Lindsay took her time to answer while Paddy studied her anxiously. This was a conversation Lindsay had hoped would not have had to take place, and it was one she would rather have had over a drink after they’d both become accustomed to being with each other again. At last she said, ‘I gathered it was serious from your letter. But I can’t help feeling it wouldn’t be such a bad thing if the public schools felt the pinch like everyone else. It seems somewhat unreal to be worrying about playing fields when a lot of state schools can’t even afford enough books to go round.’

‘Even if it means the school closing down?’
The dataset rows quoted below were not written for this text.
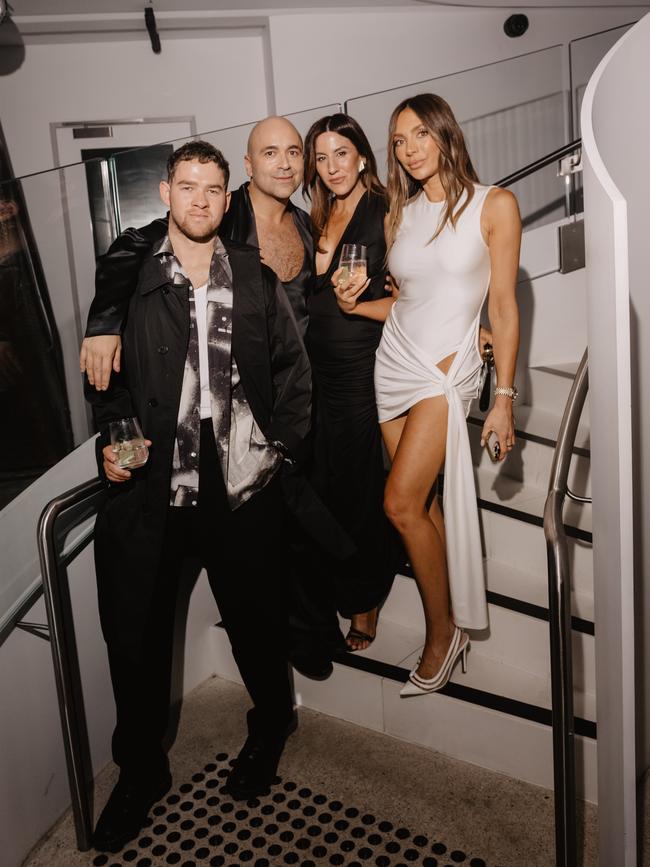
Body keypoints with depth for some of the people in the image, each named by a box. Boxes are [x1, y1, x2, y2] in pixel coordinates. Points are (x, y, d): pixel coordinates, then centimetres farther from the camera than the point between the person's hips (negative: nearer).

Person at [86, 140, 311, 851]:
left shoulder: (256, 277, 9)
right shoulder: (128, 277, 6)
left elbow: (293, 367, 13)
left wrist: (280, 444, 4)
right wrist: (111, 439, -5)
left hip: (241, 481, 1)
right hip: (149, 480, 0)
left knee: (255, 616, 12)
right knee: (134, 627, 3)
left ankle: (272, 720, 42)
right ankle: (141, 770, 25)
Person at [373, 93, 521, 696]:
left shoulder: (494, 205, -4)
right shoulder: (399, 214, 10)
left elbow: (503, 306, -6)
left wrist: (504, 398, -9)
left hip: (446, 372, -5)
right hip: (394, 363, 5)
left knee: (401, 502, -14)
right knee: (422, 506, 6)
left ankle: (442, 632, 6)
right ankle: (451, 632, 22)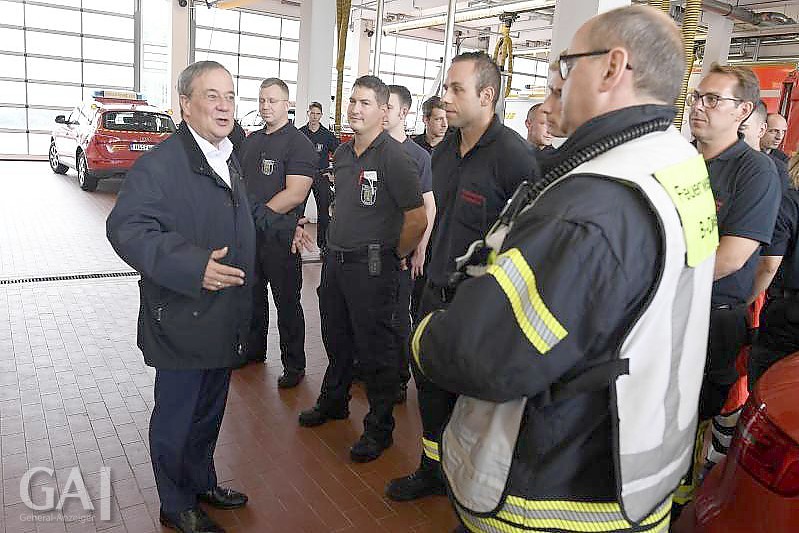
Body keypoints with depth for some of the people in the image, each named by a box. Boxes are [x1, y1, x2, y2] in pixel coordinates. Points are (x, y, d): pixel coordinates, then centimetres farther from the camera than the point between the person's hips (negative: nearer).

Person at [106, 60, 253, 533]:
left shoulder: (230, 160, 11)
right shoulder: (160, 164, -18)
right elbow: (126, 228, -23)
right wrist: (192, 266, -32)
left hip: (225, 322, 8)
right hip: (182, 322, -8)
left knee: (209, 412, 24)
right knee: (176, 418, 11)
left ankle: (202, 482, 45)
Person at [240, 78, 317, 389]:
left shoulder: (298, 144, -10)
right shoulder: (251, 141, 14)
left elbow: (295, 194, -19)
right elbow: (240, 181, 22)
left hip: (280, 236, -7)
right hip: (248, 234, 7)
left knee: (287, 302, 2)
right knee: (252, 295, 18)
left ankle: (294, 366, 14)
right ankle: (253, 350, 36)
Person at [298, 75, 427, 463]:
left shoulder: (393, 158, -16)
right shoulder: (342, 154, 9)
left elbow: (417, 220, -17)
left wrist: (392, 256, -6)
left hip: (371, 266, -8)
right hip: (335, 260, 8)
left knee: (375, 350, 3)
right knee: (336, 339, 22)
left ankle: (379, 429, 19)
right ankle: (333, 402, 43)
‘Even if it means that, yes.’

‘And put another sixty or seventy people on the dole queue? Not just teachers, but cleaning staff, groundsmen, cooks, the shopkeepers we patronise? Not to mention the fact that for quite a lot of the girls, Derbyshire House is the only stable thing in their lives. Quite a few come from broken homes. Some of their parents are living abroad where the local education isn’t suitable for one reason or another. And others need the extra attention we can give them so they can realise their full potential.’

‘Oh, Paddy, can’t you hear yourself?’ Lindsay retorted plaintively, and was rewarded by scowls and whispered ‘shushes’ from around the reading room. She dropped her voice. ‘What about all the kids in exactly the same boat who don’t have the benefit of Mummies and Daddies with enough spare cash to use Derbyshire House as a social services department? Maybe their lives would be a little bit better if the middle classes had to opt back into real life and use their influence to improve things. I can’t be anything but totally opposed to this system you cheerfully shore up. And don’t give me those spurious arguments about equal opportunities. In the context of this society, what you’re talking about isn’t an extension of equality; it’s an extension of inequality. Don’t try to quiet my conscience like that.

‘Nevertheless … I’ve had to come to the reluctant conclusion that I can’t stab you in the back having accepted your hospitality. Shades of the Glencoe massacre, eh? Don’t expect me to be uncritically sycophantic. But I won’t be doctrinaire either. Besides, I need the money!’

Paddy smiled. ‘I should have known better than to worry about you,’ she said.